Jean-Marc Tisserant est un écrivain qui aime à caresser les mots. Sa prose pourrait fort bien être retenue pour servir de dictée dans les collèges. C’est une langue qui sait se tenir, vêtue de quelques rares parures qui cherchent à la rendre distinguée, affublée de nombreuses références (Flaubert souvent, Schopenhauer bien sûr, Hugo hélas…), et parée de multiples petits chapeaux pointus, circonflexes d’un subjonctif qui n’ait pas souvent à pareille fête. Du coup, son univers est pour le moins guindé.
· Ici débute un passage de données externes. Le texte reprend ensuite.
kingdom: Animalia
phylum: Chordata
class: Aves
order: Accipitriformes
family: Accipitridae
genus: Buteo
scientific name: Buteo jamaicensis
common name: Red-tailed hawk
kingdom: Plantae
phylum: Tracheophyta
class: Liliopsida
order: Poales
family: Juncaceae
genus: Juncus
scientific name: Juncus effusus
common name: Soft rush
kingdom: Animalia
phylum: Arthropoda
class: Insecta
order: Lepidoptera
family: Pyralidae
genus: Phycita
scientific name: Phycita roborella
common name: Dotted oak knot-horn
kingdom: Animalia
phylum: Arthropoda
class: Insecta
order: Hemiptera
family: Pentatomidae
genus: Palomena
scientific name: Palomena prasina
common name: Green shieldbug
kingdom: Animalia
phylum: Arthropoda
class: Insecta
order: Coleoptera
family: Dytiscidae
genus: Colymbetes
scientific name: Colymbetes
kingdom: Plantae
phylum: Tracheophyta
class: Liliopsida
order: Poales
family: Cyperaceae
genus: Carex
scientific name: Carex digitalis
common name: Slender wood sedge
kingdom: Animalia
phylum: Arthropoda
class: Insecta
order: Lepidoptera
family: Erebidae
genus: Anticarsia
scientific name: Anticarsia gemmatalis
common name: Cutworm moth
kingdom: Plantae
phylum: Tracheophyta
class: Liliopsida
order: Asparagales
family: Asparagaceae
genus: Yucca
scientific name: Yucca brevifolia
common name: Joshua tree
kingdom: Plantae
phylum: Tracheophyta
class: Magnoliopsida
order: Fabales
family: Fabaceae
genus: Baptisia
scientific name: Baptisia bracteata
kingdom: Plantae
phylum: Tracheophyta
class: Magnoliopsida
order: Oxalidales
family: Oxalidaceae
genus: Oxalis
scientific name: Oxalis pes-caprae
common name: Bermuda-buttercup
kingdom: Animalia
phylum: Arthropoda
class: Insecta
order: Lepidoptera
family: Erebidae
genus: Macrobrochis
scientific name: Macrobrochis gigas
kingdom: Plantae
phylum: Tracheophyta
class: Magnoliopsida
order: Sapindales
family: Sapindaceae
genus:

La première phrase de la nouvelle Le Départ (« C’est la mort dans l’âme que je suis sorti fumer un Wilde Havana sur la pelouse ») nous laisserait croire un moment que ses personnages grimés en riches bourgeois ruraux (veste et pantalon de velours, livres précieux éparpillés dans l’immense demeure et feu de cheminée) ne sont rien d’autre que les éléments d’une parodie. Mais il n’en est rien. Jean-Marc Tisserant cultive son amour du siècle précédent en nous y projettant ; ses nouvelles sont des îlots d’anachronisme où il faut avoir la foi pour s’y faire un nid.
Dans le même registre l’image du père qui chaque matin, au petit déjeuner, se coupe une tranche de lard en feuilletant De Quincey pourrait entrer dans le Guiness des records au chapitre des clichés.
Et le récit frôle presque le propos raciste lorsque le héros de Terrenoire et sa compagne arrivent dans un restaurant chinois. Comment croyez-vous qu’ils sont accueillis par le « Chinetoque » ?
Simplement par un admirable : « Bonsoir honorables clients » ! Paroles de bandes dessinées du bon vieux temps des colonies…
Il y aurait eu pourtant matière à s’enthousiasmer à lire ces huit nouvelles. La structure et l’atmosphère de Terrenoire laissent à penser que le projet de l’auteur dépassait de bien loin le piètre résultat, gâché par de lourdes maladresses (notre héros poursuivi par la police sur les toits de Paris a le temps de remarquer le « marbré des nuages chthoniens ») ; de même que la fin ridicule de Prosper détourne in extremis la nouvelle de son cheminement royal vers la réussite. Reste la langue…
Terrenoire
Jean-Marc Tisserant
La Différence
217 pages, 98 FF
Domaine français Dorures et lambris
février 1994 | Le Matricule des Anges n°7
| par
Thierry Guichard
Un livre
Dorures et lambris
Par
Thierry Guichard
Le Matricule des Anges n°7
, février 1994.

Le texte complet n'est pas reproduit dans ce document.